Segment Open
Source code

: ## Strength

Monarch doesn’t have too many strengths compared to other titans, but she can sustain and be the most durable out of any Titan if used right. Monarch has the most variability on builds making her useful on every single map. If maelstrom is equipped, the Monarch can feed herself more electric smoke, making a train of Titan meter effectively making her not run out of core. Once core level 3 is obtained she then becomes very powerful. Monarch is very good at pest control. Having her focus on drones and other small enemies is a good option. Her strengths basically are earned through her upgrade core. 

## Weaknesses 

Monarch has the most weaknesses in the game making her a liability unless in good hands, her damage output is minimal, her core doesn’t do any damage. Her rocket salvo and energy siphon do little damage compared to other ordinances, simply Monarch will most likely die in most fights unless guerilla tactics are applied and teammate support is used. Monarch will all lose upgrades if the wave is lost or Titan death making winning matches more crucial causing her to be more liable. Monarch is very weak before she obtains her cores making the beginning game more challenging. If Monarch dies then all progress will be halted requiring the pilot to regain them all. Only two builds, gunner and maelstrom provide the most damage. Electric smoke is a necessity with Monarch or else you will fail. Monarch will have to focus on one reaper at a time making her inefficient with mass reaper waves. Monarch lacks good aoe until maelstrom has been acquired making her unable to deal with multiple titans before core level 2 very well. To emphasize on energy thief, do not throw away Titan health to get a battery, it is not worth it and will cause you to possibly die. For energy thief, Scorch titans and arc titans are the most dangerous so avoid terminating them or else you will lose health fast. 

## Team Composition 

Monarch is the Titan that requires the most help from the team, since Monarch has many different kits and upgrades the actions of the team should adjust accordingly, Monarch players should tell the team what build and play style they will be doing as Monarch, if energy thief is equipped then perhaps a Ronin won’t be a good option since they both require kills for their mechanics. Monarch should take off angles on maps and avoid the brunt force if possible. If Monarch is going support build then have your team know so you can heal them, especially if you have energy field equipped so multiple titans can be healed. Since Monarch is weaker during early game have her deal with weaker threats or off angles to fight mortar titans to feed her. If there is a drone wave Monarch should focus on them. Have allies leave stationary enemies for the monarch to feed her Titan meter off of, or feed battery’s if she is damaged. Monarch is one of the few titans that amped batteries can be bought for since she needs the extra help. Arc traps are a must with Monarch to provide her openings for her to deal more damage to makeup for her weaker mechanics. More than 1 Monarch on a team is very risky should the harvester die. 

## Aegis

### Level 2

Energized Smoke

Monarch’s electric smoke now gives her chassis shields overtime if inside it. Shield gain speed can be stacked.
Segment Closed
Segment Open
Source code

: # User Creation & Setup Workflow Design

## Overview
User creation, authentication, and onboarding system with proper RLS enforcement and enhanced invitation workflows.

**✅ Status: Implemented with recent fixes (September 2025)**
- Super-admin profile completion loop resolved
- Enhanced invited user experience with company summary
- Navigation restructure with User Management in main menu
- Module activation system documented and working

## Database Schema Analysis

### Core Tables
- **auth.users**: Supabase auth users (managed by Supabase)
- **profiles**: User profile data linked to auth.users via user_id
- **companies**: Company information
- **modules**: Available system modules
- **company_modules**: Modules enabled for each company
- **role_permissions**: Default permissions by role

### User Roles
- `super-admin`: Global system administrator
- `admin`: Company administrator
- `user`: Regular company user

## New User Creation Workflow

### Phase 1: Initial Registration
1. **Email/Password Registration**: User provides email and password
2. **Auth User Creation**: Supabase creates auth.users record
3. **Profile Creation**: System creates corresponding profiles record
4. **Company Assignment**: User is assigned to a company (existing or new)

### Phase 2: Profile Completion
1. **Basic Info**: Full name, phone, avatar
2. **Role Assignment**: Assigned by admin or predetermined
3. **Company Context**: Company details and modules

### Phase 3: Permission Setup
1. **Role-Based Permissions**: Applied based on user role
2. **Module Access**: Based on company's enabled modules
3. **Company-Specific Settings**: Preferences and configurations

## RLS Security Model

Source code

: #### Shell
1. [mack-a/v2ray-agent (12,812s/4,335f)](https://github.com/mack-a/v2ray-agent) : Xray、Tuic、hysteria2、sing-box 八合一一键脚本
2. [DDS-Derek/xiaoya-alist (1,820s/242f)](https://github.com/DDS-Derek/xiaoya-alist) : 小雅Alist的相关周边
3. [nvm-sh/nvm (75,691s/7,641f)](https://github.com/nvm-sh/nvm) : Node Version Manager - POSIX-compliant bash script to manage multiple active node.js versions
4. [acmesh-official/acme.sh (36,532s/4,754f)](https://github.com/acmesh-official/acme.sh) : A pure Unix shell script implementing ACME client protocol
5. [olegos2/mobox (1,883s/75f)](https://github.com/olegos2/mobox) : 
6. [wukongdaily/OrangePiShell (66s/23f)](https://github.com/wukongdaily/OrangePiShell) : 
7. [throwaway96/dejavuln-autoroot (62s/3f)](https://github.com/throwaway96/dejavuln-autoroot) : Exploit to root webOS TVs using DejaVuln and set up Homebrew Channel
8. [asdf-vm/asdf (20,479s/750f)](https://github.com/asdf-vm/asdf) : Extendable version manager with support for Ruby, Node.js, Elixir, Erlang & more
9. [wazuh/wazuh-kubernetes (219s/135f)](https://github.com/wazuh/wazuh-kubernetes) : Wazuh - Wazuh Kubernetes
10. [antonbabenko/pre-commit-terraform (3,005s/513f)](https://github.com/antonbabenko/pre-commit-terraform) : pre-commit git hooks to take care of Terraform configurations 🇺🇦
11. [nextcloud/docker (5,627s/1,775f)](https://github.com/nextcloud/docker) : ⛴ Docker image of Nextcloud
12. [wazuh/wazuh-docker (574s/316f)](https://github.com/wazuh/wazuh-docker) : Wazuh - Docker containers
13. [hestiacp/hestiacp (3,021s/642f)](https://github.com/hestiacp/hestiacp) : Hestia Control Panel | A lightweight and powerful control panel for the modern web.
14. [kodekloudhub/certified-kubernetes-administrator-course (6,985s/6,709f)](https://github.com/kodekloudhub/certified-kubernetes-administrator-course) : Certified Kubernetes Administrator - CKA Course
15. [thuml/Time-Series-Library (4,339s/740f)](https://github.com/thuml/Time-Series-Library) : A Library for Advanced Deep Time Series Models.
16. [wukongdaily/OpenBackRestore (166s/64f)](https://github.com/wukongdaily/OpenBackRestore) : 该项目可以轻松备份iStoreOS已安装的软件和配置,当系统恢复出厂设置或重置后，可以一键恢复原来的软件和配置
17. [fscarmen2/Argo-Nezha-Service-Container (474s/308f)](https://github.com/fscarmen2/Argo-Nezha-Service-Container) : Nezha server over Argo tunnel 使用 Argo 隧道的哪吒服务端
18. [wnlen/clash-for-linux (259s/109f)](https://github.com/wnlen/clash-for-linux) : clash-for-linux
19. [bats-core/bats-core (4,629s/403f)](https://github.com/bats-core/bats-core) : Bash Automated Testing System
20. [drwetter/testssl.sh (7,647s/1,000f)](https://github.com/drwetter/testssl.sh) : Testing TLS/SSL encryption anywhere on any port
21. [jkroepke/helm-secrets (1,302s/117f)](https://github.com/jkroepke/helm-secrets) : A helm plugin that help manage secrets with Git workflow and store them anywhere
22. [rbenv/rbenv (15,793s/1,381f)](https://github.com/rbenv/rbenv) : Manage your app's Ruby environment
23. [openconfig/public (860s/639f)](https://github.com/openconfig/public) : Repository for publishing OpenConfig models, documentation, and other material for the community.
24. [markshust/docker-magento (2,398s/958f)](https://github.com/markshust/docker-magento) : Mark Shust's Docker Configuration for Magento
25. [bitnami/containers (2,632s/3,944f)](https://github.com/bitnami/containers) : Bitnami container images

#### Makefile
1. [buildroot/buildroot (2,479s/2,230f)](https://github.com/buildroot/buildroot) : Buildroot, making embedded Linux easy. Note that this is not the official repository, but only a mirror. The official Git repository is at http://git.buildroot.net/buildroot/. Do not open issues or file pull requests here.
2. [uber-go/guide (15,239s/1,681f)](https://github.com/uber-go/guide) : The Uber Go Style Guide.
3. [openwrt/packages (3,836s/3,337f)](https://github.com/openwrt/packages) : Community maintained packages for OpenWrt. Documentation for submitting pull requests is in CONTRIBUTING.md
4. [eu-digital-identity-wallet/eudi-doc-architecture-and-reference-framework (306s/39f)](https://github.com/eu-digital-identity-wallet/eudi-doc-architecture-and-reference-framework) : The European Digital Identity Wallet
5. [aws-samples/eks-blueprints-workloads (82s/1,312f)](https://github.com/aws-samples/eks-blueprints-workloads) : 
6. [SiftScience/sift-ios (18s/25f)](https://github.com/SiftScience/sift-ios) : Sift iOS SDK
Segment Closed
Problem description: Can you rewrite the part of the entries that opens with the line containing "### Level 2" and closes with the line containing "Monarch’s electric smoke" as a Markdown table with the columns Row and Line, numbering each line and leaving out blank lines?

Written solution:
| Row | Line |
|---|---|
| 1 | ### Level 2 |
| 2 | Energized Smoke |
| 3 | Monarch’s electric smoke now gives her chassis shields overtime if inside it. Shield gain speed can be stacked. |